Ему хотелось хоть словечком перемолвиться с Пилипом, однако не очень-то наговоришься, летя галопом без отдыха — о́хлябь на диком тарпане, ибо спешили они к Мирославу, в город, что остался верным народу, в город, где надеялись встретиться с Мамаем, где жила та дивчина, Кармела Подолянка, которую подстерегала какая-то неведомая беда, упредить о том панну мог лишь сей француз, — и вот сейчас, к тому городу торопясь, они успели уже за ночь отмахать немало долгих и трудных верст.
Ночь была пасмурная, безлунная, глухая, уже ни звездочки на небе не осталось, и всадники под водительством неутомимой Явдохи, едва не сбившись с пути, мчались вперед не так уж, пожалуй, уверенно и быстро, однако и не наобум: желанный город, Мирослав, притягивал к себе путников сильнее да сильнее, поелику были они там нужны.
Где-то по левой руке зашуршала камышом речонка, а речки на своем пути они не ждали, и Явдоха приказала взять малость вправо и ехать потише, потом велела остановиться и замерла, к чему-то прислушиваясь.
Она уж собралась было двинуться дальше, да тихо заржал поблизости чей-то конь.
Едва слышно звякнула сабля.
Глухо в предрассветном тумане, словно из-под земли, долетела чужая речь.
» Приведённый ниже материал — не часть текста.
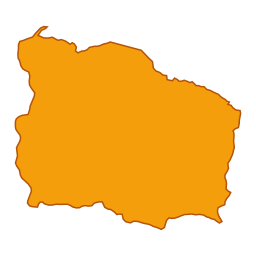 Palmital, São Paulo, Brazil (Albers equal-area conic projection), rotated 90°
{"feature_id": "56859067B2487555723980", "entity_name": "Palmital", "entity_type": "district", "adm_level": 2, "iso_a3": "BRA", "parent_name": "Brazil", "parent_adm1": "São Paulo", "projection": "albers", "projection_center": [-50.219, -22.821], "detail": "fine", "context": "isolated", "style": "filled", "palette": "amber", "viewbox_px": 256, "rotation_deg": 90, "n_neighbors": 0, "source": "geoboundaries", "source_scale": "gbopen_adm2", "svg_char_len": 2621}
<svg xmlns="http://www.w3.org/2000/svg" viewBox="0 0 256 256"><g transform="rotate(90 128 128)"><path d="M26.9,208.9L26.6,212.3L28.1,215.5L30.2,217.5L33.4,220.5L37.0,223.4L38.9,228.9L40.5,232.9L41.5,236.3L44.7,237.5L49.7,237.6L53.8,238.1L58.4,237.8L60.8,236.4L65.8,235.1L68.6,233.4L70.1,231.3L72.0,227.3L76.2,226.2L80.9,226.8L84.8,226.5L88.1,224.7L92.8,221.3L96.1,221.7L106.0,225.8L109.1,226.2L114.5,227.9L115.4,234.1L116.8,237.3L118.9,239.7L121.5,240.6L126.9,240.6L129.3,240.1L131.9,238.4L135.0,236.1L137.7,235.4L140.6,235.9L147.7,239.5L155.8,238.5L163.0,240.5L165.8,239.4L170.0,236.6L175.1,235.6L178.1,234.1L184.0,227.7L188.0,224.9L191.2,224.6L200.8,228.2L203.2,228.5L205.9,226.4L206.7,223.4L207.1,218.5L204.4,217.6L202.2,216.0L202.0,213.4L203.7,211.8L205.1,207.3L205.0,203.4L204.2,199.8L204.4,195.9L204.3,192.8L204.2,188.5L205.5,185.5L206.9,183.4L207.9,179.8L207.7,176.4L206.3,174.1L205.6,171.0L206.1,167.8L205.7,164.1L203.1,161.7L202.4,159.1L201.8,156.6L202.0,153.7L204.9,152.4L207.4,151.2L209.1,147.9L209.6,145.0L212.3,141.3L214.5,139.2L214.0,136.4L214.4,133.8L219.1,132.8L221.7,130.3L222.9,125.6L221.2,122.3L221.5,117.9L222.6,114.6L223.4,111.9L224.1,108.0L224.9,105.5L226.3,103.0L227.8,98.1L229.4,94.8L227.5,91.6L224.4,90.7L220.6,89.5L217.9,87.1L218.4,84.1L218.1,81.0L217.2,78.3L215.8,74.9L214.6,71.6L214.4,68.5L214.0,64.2L214.8,60.4L214.4,56.7L215.0,52.4L216.8,49.6L217.6,46.8L218.8,44.6L219.3,41.9L220.9,39.7L223.0,36.7L221.5,34.0L216.5,37.0L213.2,38.3L210.4,38.5L207.7,37.9L205.8,34.1L204.7,31.2L201.9,31.0L198.5,29.3L195.7,26.9L192.4,25.3L191.3,27.6L189.1,29.9L183.4,29.5L180.0,30.1L177.7,31.1L174.7,30.9L171.1,28.7L168.2,27.5L165.9,27.9L163.2,28.1L159.9,25.9L157.6,24.9L154.7,23.6L150.9,22.6L147.4,21.7L144.4,22.1L141.3,22.4L138.5,22.2L135.8,22.0L133.3,22.1L130.8,22.9L128.9,21.0L127.5,17.6L123.5,16.8L120.6,16.7L116.1,15.9L113.5,15.4L110.6,15.9L109.9,20.3L107.5,23.4L105.4,24.8L104.4,28.1L102.1,26.6L101.1,29.1L99.4,30.8L98.1,33.2L96.6,35.4L94.4,37.5L92.6,41.6L90.4,45.8L89.4,49.4L86.7,51.9L86.6,55.2L85.6,57.4L85.6,59.9L83.4,62.0L81.7,63.9L82.6,66.1L81.3,68.9L80.3,71.7L81.2,74.5L81.2,77.1L79.5,78.7L78.1,81.5L80.7,83.5L80.3,86.2L79.6,88.9L75.6,89.4L75.1,93.0L72.5,96.2L70.9,100.2L68.0,102.7L64.7,103.1L61.5,103.6L58.4,107.0L50.3,114.7L42.0,145.8L43.2,148.6L44.0,152.3L45.7,156.3L46.3,158.9L46.3,161.6L47.4,166.6L49.6,168.7L50.9,171.5L51.1,174.3L52.8,178.1L50.9,180.5L47.2,179.6L44.0,181.6L42.7,183.8L44.3,185.9L42.7,188.1L41.1,190.5L39.6,194.6L40.3,198.0L38.8,200.9L37.2,203.7L38.1,207.9L37.9,212.2L35.4,218.0L30.4,214.6L28.6,210.6L26.9,208.9Z" fill="#f59e0b" stroke="#b45309" stroke-width="1.5"/></g></svg>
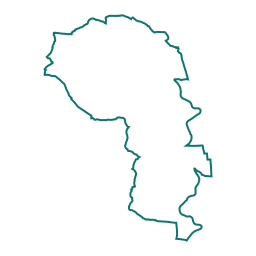 outline of Barbatesti, Gorj, Romania
{"feature_id": "2599482B4781190450425", "entity_name": "Barbatesti", "entity_type": "district", "adm_level": 2, "iso_a3": "ROU", "parent_name": "Romania", "parent_adm1": "Gorj", "projection": "natural_earth1", "projection_center": [23.486, 44.864], "detail": "fine", "context": "isolated", "style": "outline", "palette": "teal", "viewbox_px": 256, "rotation_deg": 0, "n_neighbors": 0, "source": "geoboundaries", "source_scale": "gbopen_adm2", "svg_char_len": 5731}
<svg xmlns="http://www.w3.org/2000/svg" viewBox="0 0 256 256"><path d="M186.7,240.6L188.7,237.6L192.2,233.3L193.2,232.3L195.6,230.8L197.9,230.0L200.7,228.7L201.1,228.2L201.5,227.4L201.6,226.8L201.6,226.3L201.3,225.8L200.7,225.3L199.9,224.9L196.2,224.5L195.4,224.3L194.4,223.6L193.7,222.7L193.2,221.5L192.7,219.2L192.4,218.3L192.0,217.7L191.2,217.0L189.8,216.3L188.2,216.4L187.5,216.6L186.4,216.4L184.2,215.3L182.0,214.5L181.3,214.0L180.7,213.3L179.9,211.7L179.7,210.9L179.5,209.2L179.5,208.5L179.8,207.4L180.0,206.8L180.6,206.0L183.3,203.5L185.4,201.2L186.9,200.0L187.2,199.1L187.3,198.4L187.8,197.7L189.4,196.6L191.3,195.9L193.5,195.5L194.4,195.2L195.2,194.3L195.5,193.9L195.6,192.9L195.5,189.9L195.5,188.0L196.3,186.2L197.4,184.9L198.2,183.7L199.4,179.7L198.8,177.2L198.3,176.3L196.7,174.0L195.2,171.4L194.7,170.4L194.4,168.6L194.7,168.5L195.3,168.8L195.6,170.0L196.2,170.6L197.0,170.5L197.5,171.1L199.5,171.9L200.2,172.4L201.2,173.3L201.7,174.3L201.8,174.8L204.1,175.4L204.9,176.0L211.5,176.4L211.4,174.7L211.1,169.9L211.1,168.4L210.4,159.5L207.5,159.6L206.9,153.5L204.3,153.5L203.8,150.9L203.3,149.5L203.0,147.5L202.5,145.5L194.6,145.9L186.2,145.7L187.6,144.6L189.1,143.7L189.7,142.6L190.5,141.4L191.2,139.9L191.6,138.0L191.4,135.5L191.0,134.7L190.6,134.4L189.8,132.1L189.1,130.8L187.0,125.4L186.7,124.1L186.7,123.0L187.2,122.0L187.9,121.1L191.8,118.7L197.2,114.8L198.8,114.0L199.7,113.3L200.5,111.7L200.5,110.0L199.6,108.9L198.6,108.4L197.9,108.3L194.5,108.4L193.1,107.7L192.1,106.7L191.0,103.3L189.7,101.8L187.5,100.6L183.0,98.5L182.3,98.1L181.6,97.4L181.0,96.7L180.6,95.2L180.6,93.2L180.9,92.5L180.9,92.0L180.7,90.6L180.3,88.2L179.9,87.0L178.9,85.1L177.8,83.5L174.4,80.0L174.4,79.6L174.6,79.4L176.4,79.3L178.3,79.1L179.9,79.5L180.7,80.0L181.9,79.9L182.6,79.7L186.0,79.2L187.2,79.2L188.0,79.4L185.9,71.6L184.5,67.5L183.1,62.4L182.1,60.0L181.6,57.0L181.3,54.6L181.1,54.0L180.5,53.3L179.1,52.7L178.2,51.4L177.9,51.2L178.6,49.1L178.6,48.6L178.2,48.2L177.0,48.1L177.6,47.4L173.6,46.8L173.4,46.7L173.2,46.4L173.0,46.2L170.4,45.8L168.4,43.6L166.1,41.4L165.7,40.8L167.1,39.9L168.0,39.2L168.3,38.4L168.2,36.9L167.5,35.4L165.8,33.2L164.7,32.1L161.6,32.1L157.2,31.9L155.5,32.2L154.5,32.5L154.4,32.3L153.2,31.6L152.8,31.5L151.6,30.0L151.0,29.5L148.9,26.2L147.7,26.0L147.5,25.8L146.9,24.9L144.4,23.3L143.4,23.0L141.7,22.1L140.3,21.5L138.4,21.3L136.7,20.5L136.0,20.2L132.9,17.5L131.7,18.2L131.1,19.1L130.9,18.8L129.5,18.3L128.2,17.3L125.8,16.6L123.1,15.4L121.7,15.4L120.8,15.5L119.8,15.9L118.8,15.6L117.2,16.0L116.1,15.8L115.1,16.0L113.9,15.8L112.6,15.9L109.7,15.8L108.3,16.2L107.0,16.9L105.9,17.3L105.7,17.5L105.6,18.0L106.1,20.0L105.8,22.0L105.9,23.5L105.7,23.5L105.2,23.3L103.8,22.0L103.2,21.7L101.5,21.4L99.1,20.4L97.7,20.1L96.9,19.7L96.3,19.9L95.5,19.8L94.4,18.9L93.6,18.7L93.0,18.4L90.6,18.9L89.6,19.9L88.8,20.2L88.5,21.1L88.2,21.6L88.1,22.3L87.6,23.6L87.3,23.9L86.2,24.2L85.3,24.9L84.4,25.1L82.4,27.0L81.9,27.2L80.5,27.3L78.8,28.4L77.3,28.7L76.4,29.1L76.0,29.6L75.2,29.6L75.1,30.4L74.4,31.0L73.4,31.3L72.5,31.8L72.4,31.9L72.4,32.4L72.1,32.4L71.6,33.1L71.3,33.9L71.5,34.2L71.3,34.3L71.1,34.2L69.4,34.1L68.9,34.2L67.0,34.1L66.0,33.9L61.7,33.6L54.9,32.7L54.3,32.8L54.5,33.2L53.9,33.3L53.7,33.7L53.7,34.6L53.8,35.2L54.4,35.8L54.5,36.9L54.9,37.7L54.8,38.1L55.1,38.7L55.1,39.6L55.2,40.1L55.0,40.7L55.1,41.2L54.4,41.5L53.8,43.9L53.3,44.7L53.1,45.4L52.3,47.1L52.6,47.4L52.5,48.4L51.0,52.5L50.6,53.1L46.8,57.0L48.0,58.2L49.8,58.5L50.3,58.9L50.4,59.1L50.8,60.6L51.2,61.4L51.5,61.7L52.4,61.9L52.6,63.1L49.7,64.9L49.1,65.1L47.8,65.9L47.2,66.5L46.6,66.8L45.9,67.5L45.4,68.4L44.7,69.0L44.6,69.3L44.7,69.5L45.7,70.0L45.4,70.2L45.2,70.5L44.9,72.1L44.9,73.5L44.5,74.1L44.6,74.3L44.9,74.3L44.9,74.9L47.7,74.8L48.9,75.0L51.7,75.9L52.6,76.1L53.5,75.9L55.0,76.1L56.8,77.2L57.4,78.0L59.0,79.1L60.9,80.8L62.7,82.7L63.8,83.4L64.7,84.8L65.3,86.6L65.9,87.6L66.1,88.8L68.3,93.1L69.0,95.3L69.6,96.1L71.6,98.1L71.6,98.6L71.2,99.0L74.4,102.3L77.9,106.7L91.3,115.7L91.5,116.7L91.5,117.0L91.2,117.2L91.3,117.5L91.3,118.3L92.6,118.1L93.9,118.8L94.1,119.4L95.4,119.8L97.0,119.3L100.2,120.0L101.4,120.1L102.9,120.2L103.8,120.0L106.1,120.2L106.5,120.1L107.0,119.8L108.8,119.7L110.6,119.9L112.3,119.8L114.3,119.3L115.2,119.4L116.6,118.5L117.1,117.8L119.0,117.3L120.7,117.7L122.3,117.8L123.5,118.2L124.6,118.8L124.8,119.3L125.1,122.1L126.0,124.2L127.5,126.5L127.9,126.8L128.8,127.0L127.1,129.2L126.5,130.8L126.4,133.1L127.2,135.4L127.6,138.0L127.0,139.8L126.8,140.8L125.9,142.7L125.5,144.9L125.1,145.8L125.3,147.0L126.3,148.6L126.6,148.8L127.4,149.1L127.8,150.3L128.2,151.0L129.2,151.0L131.4,151.5L132.8,152.3L133.5,153.3L133.7,153.5L135.3,154.3L136.6,154.6L137.2,155.6L138.8,156.7L139.4,157.0L138.9,157.3L138.0,158.3L137.6,159.1L136.1,159.3L135.8,159.5L135.3,160.9L134.4,162.5L133.7,164.4L133.3,165.9L133.3,167.1L133.1,167.9L132.9,168.4L132.3,169.0L133.6,169.6L134.3,170.2L135.9,172.8L136.1,173.7L136.1,174.1L134.9,178.5L134.5,179.3L134.7,180.6L134.4,182.2L134.2,182.4L134.2,182.6L134.4,184.6L134.9,186.5L134.6,186.8L133.9,186.7L132.4,187.1L132.3,188.8L131.9,189.3L131.3,189.4L131.2,190.0L131.2,190.3L131.6,190.8L131.5,191.4L130.7,192.4L130.4,193.2L130.4,194.5L130.3,195.1L130.7,196.6L131.8,197.7L132.2,197.8L132.2,198.1L132.1,199.1L132.5,200.4L132.3,201.0L131.8,201.7L130.3,203.6L129.5,205.5L129.5,205.9L129.0,206.5L129.0,207.4L128.9,208.3L129.5,209.7L130.0,210.0L131.8,210.1L133.8,211.1L135.9,212.4L137.1,213.8L141.7,216.8L142.7,217.8L144.2,218.7L146.3,219.6L146.8,219.7L148.2,219.3L148.6,219.3L149.8,219.9L153.2,219.7L154.7,220.3L155.5,220.0L156.2,220.7L157.8,221.2L169.2,221.9L169.2,222.1L175.5,222.8L176.2,222.7L176.8,228.2L177.1,233.7L177.0,235.8L176.3,238.8L178.9,239.0L184.7,239.8L185.6,240.0L186.7,240.6Z" fill="none" stroke="#0f766e" stroke-width="2"/></svg>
И вдруг совсем рядом кто-то окликнул по-козацки, по-нашему, вот так:
— Пу́гу-пу́гу!
— Козак с лугу! — не сдержавшись, привычно ответил на запорожский привет старый Петро Гордиенко, как привык он за десятки лет козацкой жизни отвечать на оклик: «пугу-пугу!»
— Какой козак? — спросил тот же голос, и был он столь высокомерен, что Михайликова матинка шепнула:
— Однокрыловцы!
— Какой козак? — спросил еще раз тот же неотвязный голос.
Гордиенко ответил:
— Наш козак, пане брате.
— А какое сегодня гасло?
— В печи погасло! — огрызнулся Гордиенко: ведь нынешнего условленного пропуска однокрыловцев они, понятное дело, знать не могли.
И тут же прогремел выстрел.
— К оружию! — крикнула матинка.
Без единого выстрела, ибо расстояние до напавших было слишком мало, наши путники кинулись на врага и лишь тогда в ночном тумане разглядели, что перед ними — не дозор гетманцев-желтожупанников, а немалый отряд наемного войска, немцы, сербы, а может, и поляки, с несколькими однокрыловцами во главе.
Отступать было поздно, силы сошлись неравные, так что бой предстоял насмерть, это каждый из наших понял немедля, и в схватку ринулись, как сто чертей: безвыходность отважным дает силу и одоление, помогая взять верх даже там, где, казалось, нет места надежде. Выхватив из ножей саблю-молнию, ринулся на святое дело француз Сганарель, за ним на шальном тарпане с коротковатой по его руке сабелькой бросился в сечу и наш Михайлик, за ним старый Петро Гордиенко с криком: «Береженого бог бережет, а козака — сабля!», а следом и все остальные. Орудовала своим кривым турецким ятаганом и Явдоха.
Пал с коня в смертном лёте один из наших козаков, из тех джур пана Пампушки, что уехали вчера с матинкой.
Стало будто бы посветлее, уже близился рассвет, и матуся не спускала глаз с Михайлика и старалась быть рядом, но то и дело в сече отбивалась в сторону.
Старика Гордиенко ранило в правую руку, но он, саблю схватив по-татарски левою, хоть и не был левшой, рубился люто, окропляя врагов не только ихнею, а и собственной своею кровью.
Двое желтожупанников бросились было на Пилипа, но ловкий француз-рубака уложил обоих.
Тогда рванулись к нему еще каких-то двое: а третьего он не приметил, и был бы ему каюк, Филиппу, когда б не наш Михайлик: успев подскакать, одним махом разрубил он надвое того гетманца и едва сам не поплатился головой, не выручи его Гордиенков товарищ, долговязый и рыжий козак, Панько Полторарацкий, что вмиг уложил какого-то немца, напавшего на Михайлика сзади, а тот рейтар, отбиваясь, напоследок так рубанул рудого по руке, что сабля козака, свистнув, отлетела прочь и с размаху вонзилась в шею чьему-то коню.
Будь бы хоть малость светлее и кабы кто мог на все это со стороны поглядеть, можно бы в той мгновенной сече увидеть, что бьются против наших друзей не все: только желтожупанники, десятка три немцев, несколько сербов иль поляков, а все прочие навербованные чужестранцы, какие-то, видать, славяне, словно бы и не дерутся вовсе, чего-то выжидая, и что есть в том некий преднамеренный умысел, а не присущая наемным воякам трусость.